I think your over engineering a bit....

were not exactly shooting for every drop of power in an NA form.... so i think we can eliminate the fancy unit for the moment. If you have some good success or are right on the edge of actually making a record or an amazing pass, then by all means splurge for the goods and make the pass.

Lets drop the cheapo unit down on it, with some mild cleaning up with a dremel if it needs it and lets get the boost to the engine and see what she does. you only want, what........ 350 hp? Sounds like good fuel and 12lbs of boost with a junkyard NA motor. The goal isnt that far off even with only 200 or so cubes. Blow-thru boost is much more efficient then Draw-thru.

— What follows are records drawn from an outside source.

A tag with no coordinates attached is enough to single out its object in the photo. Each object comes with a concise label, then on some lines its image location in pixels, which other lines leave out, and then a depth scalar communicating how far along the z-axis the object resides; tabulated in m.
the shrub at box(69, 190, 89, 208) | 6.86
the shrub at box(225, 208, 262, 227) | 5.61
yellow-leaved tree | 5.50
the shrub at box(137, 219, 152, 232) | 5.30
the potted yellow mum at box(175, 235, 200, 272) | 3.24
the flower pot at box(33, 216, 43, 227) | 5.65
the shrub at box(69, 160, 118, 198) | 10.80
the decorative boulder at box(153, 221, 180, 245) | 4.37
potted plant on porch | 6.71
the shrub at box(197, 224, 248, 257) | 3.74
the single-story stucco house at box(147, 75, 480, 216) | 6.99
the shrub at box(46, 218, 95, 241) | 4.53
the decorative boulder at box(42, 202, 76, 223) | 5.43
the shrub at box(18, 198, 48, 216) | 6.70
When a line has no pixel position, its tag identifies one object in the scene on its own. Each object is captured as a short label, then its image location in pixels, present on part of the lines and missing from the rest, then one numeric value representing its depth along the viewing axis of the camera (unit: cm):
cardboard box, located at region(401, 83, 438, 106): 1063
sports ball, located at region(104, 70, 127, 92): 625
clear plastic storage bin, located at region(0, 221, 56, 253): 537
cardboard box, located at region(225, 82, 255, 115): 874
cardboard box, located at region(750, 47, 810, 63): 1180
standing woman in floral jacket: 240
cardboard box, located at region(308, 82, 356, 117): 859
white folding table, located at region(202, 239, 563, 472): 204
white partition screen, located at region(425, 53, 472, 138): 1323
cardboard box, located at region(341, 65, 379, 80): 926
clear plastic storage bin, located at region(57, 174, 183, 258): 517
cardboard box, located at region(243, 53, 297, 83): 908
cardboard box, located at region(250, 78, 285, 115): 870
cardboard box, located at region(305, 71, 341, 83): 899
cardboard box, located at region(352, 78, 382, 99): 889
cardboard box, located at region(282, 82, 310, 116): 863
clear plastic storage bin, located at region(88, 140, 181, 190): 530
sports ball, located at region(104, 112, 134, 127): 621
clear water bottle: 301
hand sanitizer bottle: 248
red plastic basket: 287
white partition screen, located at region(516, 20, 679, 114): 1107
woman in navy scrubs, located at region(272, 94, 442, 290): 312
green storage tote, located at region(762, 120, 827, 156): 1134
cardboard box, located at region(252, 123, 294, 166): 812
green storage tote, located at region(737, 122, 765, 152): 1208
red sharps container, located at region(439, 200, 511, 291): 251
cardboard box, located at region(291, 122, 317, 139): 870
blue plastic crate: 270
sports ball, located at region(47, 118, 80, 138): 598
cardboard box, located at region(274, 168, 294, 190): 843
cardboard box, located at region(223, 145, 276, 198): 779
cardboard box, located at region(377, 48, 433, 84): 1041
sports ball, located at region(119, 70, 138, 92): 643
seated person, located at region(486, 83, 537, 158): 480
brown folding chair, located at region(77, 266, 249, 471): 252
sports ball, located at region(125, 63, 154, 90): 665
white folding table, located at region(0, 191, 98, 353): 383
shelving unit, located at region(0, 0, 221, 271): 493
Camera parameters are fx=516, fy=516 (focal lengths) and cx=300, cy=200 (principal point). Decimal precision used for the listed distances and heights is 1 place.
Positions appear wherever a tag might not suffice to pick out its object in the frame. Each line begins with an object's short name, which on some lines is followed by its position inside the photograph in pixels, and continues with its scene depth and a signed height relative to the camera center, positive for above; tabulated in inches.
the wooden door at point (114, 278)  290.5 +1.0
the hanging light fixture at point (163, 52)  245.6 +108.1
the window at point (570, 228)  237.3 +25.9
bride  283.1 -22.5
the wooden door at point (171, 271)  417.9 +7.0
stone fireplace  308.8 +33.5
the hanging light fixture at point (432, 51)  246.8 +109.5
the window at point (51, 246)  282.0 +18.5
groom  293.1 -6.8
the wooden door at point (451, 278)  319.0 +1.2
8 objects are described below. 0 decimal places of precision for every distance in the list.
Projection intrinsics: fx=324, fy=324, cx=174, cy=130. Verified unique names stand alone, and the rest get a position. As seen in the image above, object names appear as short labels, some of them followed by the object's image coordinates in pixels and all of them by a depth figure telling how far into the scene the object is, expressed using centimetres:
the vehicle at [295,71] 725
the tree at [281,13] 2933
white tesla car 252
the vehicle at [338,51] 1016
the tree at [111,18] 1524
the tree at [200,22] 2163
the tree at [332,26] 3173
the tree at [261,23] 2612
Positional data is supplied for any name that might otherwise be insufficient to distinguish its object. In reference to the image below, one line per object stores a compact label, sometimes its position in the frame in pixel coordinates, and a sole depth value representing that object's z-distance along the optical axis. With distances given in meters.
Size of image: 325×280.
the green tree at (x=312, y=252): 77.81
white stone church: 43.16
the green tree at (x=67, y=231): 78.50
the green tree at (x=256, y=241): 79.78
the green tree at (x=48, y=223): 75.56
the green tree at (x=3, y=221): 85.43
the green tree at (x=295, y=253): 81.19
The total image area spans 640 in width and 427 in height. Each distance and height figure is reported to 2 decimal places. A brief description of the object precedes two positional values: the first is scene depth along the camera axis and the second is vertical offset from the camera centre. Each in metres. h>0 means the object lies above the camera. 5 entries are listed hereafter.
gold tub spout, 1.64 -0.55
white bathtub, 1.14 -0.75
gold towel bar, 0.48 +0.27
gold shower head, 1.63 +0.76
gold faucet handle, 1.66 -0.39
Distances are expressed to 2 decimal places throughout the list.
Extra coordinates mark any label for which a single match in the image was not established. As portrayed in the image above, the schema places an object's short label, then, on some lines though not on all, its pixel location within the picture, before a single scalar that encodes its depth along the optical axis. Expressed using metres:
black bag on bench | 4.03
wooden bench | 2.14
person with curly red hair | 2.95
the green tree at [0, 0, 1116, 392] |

Think of it as bang for the buck....
 
If you haven't read my post on modifying the 4.1 intake please do. It should help you get the most of of it but if you decide to get rid of the divider you'll need to do a little welding. On my first one I welded over the center EGR posrt which helped quite a bit and if you thread the heads on the outer EGR holes you can plug them pretty easily.;)
 
Updated plan.

4.1L intake modified as a hybrid between Charlie's guide in the sticky and fitting to the underside of the 4 hole adapter. Holley Double Pumper (probably a 600) modified with a milled choke horn, Hanger 18 mods, and an "Air Seal" made by putting a fitting and channels in the adapter plate and feeding pre venturi boost into holes drilled into the throttle shaft bores.

Been reading up on boost refference power valves and I think I see what Dr Frankenstien is going on about with the CO2 powered valves. It's what the www.turboforums.com calls the "crutch" which is possitive pressure feed into the power valve to open it up under hobbs switch control. There looks like another alternative which is to basically "flip" the power valve around so that instead of being sucked open, it is blown open under boost. Will have to think/tinker with these ideas some but the more I read up, the less intimidated I feel by trying to set up the carb myself with a wideband and a selection of good tools.
 
yea... i do something simular to the crutch.... but a little less to do with boost pressure and more fine tuning. since im draw thru, i dont really need the crutch per-say, but what i do like is i can control my powervalve. if you use a decent enough nitrous controller and solenoids, you can control the ramp, duration and timing of your powervalve. lots of things you can do to make a huge carb streetable.